Meeting all of Jack’s sisters and brothers-in-law was such a blur that I didn’t quite catch all of the brothers-in-laws’ names, and not just because the names are all nearly identical: Adam, Alan and Aaron. This was because, just as I was being introduced to the various brothers-in-law, Jack’s father poured champagne for a toast with my parents, and I was panicked at the mere thought of my mother drinking the happy juice. I didn’t want her to embarrass me in any way (more so than usual, I mean), and I especially didn’t want her to start bragging about my new big case. In addition to the fact that the case was highly super secret, I hadn’t even had a chance yet to tell Jack about it or about the fact that because of it, I now needed a new wedding dress. Although maybe my mother wouldn’t spill the beans because she was too embarrassed to admit even to her mah-jongg friends that Monique wouldn’t be designing my dress anymore. (Me: “Just tell them that we didn’t want to spend so much.” My mom: “I will do no such thing!” Prompt hang-up of the phone for effect.)

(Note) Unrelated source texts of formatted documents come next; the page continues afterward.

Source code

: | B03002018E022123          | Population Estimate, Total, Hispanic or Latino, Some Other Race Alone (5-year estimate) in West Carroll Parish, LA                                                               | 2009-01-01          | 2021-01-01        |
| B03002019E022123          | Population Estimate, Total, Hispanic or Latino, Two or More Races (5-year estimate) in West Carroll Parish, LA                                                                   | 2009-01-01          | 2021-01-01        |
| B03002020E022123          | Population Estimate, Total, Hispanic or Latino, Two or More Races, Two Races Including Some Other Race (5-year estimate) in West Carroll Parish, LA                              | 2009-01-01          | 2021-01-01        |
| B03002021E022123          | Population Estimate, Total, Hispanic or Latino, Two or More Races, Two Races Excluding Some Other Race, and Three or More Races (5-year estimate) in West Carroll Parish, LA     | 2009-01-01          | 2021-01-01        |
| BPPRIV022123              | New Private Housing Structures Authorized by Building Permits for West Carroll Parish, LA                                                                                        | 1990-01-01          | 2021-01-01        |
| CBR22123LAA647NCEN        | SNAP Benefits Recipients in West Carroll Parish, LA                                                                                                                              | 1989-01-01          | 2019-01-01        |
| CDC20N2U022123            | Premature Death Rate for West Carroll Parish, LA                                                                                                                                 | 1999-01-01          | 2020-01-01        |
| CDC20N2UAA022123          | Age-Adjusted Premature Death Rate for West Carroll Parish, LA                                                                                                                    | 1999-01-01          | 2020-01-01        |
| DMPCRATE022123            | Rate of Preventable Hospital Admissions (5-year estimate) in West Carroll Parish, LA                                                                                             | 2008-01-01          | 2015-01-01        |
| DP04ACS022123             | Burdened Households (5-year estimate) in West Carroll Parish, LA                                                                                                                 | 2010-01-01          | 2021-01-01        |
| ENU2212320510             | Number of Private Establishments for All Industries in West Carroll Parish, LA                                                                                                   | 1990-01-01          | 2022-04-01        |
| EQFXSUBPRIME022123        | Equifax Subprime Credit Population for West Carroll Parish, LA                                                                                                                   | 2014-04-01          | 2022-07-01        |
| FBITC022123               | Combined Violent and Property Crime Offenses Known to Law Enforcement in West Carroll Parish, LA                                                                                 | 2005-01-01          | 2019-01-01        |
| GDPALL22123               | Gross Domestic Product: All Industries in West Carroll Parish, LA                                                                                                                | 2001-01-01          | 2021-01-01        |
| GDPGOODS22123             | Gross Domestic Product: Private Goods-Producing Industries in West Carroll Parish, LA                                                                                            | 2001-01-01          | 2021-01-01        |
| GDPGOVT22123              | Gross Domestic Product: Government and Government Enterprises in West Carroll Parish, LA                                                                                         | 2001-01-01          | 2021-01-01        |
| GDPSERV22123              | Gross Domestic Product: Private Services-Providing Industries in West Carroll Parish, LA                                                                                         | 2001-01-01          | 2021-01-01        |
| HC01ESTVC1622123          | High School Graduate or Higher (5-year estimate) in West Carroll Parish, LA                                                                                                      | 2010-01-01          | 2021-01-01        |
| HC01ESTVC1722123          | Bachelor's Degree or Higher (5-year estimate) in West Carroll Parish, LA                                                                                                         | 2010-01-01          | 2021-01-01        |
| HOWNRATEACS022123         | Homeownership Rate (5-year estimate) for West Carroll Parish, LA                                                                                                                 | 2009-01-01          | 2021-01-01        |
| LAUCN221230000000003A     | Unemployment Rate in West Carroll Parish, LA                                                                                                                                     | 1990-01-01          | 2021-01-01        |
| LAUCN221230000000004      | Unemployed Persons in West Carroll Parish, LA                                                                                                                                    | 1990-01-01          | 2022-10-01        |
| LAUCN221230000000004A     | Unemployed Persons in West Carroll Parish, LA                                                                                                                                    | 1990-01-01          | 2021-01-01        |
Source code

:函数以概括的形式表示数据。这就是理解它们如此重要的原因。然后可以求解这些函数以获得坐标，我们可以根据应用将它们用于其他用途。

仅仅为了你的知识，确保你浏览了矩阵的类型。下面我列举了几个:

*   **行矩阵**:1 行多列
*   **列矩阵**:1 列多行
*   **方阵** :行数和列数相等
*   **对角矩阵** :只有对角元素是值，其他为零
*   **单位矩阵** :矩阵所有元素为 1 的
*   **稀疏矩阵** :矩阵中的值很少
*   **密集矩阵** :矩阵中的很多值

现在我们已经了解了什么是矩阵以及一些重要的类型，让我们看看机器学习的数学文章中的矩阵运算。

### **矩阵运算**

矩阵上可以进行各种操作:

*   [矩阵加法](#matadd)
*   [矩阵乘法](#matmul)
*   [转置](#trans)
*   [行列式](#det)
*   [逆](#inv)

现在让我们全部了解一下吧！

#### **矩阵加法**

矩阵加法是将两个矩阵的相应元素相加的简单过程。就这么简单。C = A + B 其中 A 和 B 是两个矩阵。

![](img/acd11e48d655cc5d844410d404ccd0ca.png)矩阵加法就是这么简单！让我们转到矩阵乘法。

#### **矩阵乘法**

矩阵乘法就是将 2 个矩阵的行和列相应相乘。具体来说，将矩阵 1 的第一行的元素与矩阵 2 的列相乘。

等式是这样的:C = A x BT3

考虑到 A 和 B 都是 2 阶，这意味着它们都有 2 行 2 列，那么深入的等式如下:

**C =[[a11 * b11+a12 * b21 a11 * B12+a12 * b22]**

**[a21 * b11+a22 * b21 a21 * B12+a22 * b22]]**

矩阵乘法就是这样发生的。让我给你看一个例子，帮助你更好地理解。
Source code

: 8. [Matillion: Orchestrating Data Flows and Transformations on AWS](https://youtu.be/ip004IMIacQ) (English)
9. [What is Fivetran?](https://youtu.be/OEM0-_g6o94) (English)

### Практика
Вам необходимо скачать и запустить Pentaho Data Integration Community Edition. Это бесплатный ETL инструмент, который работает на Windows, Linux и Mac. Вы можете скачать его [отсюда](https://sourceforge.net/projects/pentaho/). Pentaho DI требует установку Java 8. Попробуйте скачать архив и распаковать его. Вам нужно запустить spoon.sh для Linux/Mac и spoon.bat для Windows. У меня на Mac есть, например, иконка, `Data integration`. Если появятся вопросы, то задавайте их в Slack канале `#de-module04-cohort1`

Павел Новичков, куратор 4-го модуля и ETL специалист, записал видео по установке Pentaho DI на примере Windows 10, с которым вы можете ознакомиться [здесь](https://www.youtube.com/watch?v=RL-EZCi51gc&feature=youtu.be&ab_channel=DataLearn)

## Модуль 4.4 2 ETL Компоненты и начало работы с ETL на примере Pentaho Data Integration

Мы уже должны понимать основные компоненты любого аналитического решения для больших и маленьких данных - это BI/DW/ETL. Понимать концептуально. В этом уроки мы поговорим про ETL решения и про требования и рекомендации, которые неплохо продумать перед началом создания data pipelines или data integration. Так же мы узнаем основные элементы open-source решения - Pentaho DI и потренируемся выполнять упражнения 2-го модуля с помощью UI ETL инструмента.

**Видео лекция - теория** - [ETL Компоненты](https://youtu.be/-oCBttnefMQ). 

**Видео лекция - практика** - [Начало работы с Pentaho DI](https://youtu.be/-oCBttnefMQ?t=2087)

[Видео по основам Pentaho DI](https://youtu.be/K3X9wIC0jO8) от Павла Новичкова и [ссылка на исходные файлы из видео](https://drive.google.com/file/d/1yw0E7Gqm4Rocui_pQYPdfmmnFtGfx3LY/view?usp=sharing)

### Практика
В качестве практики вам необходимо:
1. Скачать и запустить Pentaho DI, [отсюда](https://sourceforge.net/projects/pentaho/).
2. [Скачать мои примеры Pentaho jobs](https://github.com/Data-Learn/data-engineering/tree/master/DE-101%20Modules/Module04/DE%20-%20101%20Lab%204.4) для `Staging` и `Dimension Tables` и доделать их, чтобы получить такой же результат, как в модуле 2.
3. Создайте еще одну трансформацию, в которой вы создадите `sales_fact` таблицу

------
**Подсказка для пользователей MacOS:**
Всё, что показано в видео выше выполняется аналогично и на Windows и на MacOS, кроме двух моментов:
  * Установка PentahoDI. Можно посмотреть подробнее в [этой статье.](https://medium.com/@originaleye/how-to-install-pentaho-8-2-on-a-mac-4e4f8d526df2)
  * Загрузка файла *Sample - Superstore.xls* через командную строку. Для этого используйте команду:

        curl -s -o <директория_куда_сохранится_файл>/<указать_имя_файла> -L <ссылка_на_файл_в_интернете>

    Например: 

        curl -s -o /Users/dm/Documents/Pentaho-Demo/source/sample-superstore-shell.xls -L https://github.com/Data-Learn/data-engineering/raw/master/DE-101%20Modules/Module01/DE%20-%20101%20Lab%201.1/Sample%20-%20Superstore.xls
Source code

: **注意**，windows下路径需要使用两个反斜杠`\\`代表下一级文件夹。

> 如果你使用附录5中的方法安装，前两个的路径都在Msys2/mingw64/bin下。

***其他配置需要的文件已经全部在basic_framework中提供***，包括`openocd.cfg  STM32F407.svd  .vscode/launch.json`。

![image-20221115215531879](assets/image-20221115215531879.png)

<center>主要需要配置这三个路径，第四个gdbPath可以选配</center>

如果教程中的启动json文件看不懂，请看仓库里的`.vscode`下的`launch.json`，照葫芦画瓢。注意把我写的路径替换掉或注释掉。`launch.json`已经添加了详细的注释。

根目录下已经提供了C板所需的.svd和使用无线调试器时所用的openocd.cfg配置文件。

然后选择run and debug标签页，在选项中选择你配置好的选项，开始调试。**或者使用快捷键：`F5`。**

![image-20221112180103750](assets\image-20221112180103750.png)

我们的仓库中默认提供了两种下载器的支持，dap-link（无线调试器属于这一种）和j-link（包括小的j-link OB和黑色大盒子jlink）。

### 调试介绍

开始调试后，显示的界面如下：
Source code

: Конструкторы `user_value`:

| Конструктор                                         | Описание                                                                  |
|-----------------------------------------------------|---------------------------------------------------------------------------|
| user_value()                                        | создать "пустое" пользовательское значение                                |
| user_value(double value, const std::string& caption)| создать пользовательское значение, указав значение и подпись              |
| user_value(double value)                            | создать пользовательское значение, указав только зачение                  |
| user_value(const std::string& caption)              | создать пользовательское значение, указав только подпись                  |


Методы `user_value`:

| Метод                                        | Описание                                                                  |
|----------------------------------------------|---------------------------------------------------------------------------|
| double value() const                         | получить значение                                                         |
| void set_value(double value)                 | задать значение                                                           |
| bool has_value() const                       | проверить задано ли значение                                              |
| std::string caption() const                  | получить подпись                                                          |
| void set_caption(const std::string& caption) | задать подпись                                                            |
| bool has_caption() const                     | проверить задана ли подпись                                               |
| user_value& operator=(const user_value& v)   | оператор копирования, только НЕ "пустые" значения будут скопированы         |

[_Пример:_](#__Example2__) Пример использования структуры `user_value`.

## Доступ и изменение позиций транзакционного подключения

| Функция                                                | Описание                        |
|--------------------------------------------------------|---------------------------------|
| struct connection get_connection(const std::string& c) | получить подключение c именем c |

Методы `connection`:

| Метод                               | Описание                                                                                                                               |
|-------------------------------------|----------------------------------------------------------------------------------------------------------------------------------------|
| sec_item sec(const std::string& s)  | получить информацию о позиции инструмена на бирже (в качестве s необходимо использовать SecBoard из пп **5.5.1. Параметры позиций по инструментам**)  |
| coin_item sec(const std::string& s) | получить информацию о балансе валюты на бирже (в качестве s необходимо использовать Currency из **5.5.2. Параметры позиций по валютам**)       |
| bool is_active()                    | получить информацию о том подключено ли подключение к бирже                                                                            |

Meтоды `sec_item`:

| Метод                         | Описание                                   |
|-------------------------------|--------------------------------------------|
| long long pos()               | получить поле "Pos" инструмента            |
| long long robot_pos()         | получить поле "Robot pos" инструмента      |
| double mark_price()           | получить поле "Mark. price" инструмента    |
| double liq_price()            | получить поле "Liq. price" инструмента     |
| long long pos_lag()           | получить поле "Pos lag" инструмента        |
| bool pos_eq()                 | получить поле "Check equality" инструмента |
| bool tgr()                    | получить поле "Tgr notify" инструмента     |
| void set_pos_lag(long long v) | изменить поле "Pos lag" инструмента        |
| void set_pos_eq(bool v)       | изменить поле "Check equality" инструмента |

Also, the three brothers-in-law all bear an uncanny resemblance to each other, from their receding hairlines to their pastel Loro Piana cable sweaters to their black Gucci loafers, so I really can’t be held responsible for remembering who’s who. Now, I know what you’re thinking—why didn’t I simply study some pictures before I came here? See, that’s the thing. I did study pictures of all of the siblings, or siblings-in-law, as the case may be, but all Jack really had were the various wedding photos of each couple. The eldest, Patricia, is now forty-five years old and got married seventeen years ago, so you can only imagine how different her husband looks now. The middle sister, Elizabeth ( not Liz, mind you, it’s Elizabeth), is forty-two years old, and got married ten years ago. Lisa, the youngest at thirty-nine, got married three years ago, but by that time, all of the guys were already beginning to morph into each other. Lisa’s husband did have more hair on his wedding day, but by now, he just looks like the other two. Apparently, being married to a Solomon sister makes all of your hair…well, you know where I’m going with this one. Don’t make me say it.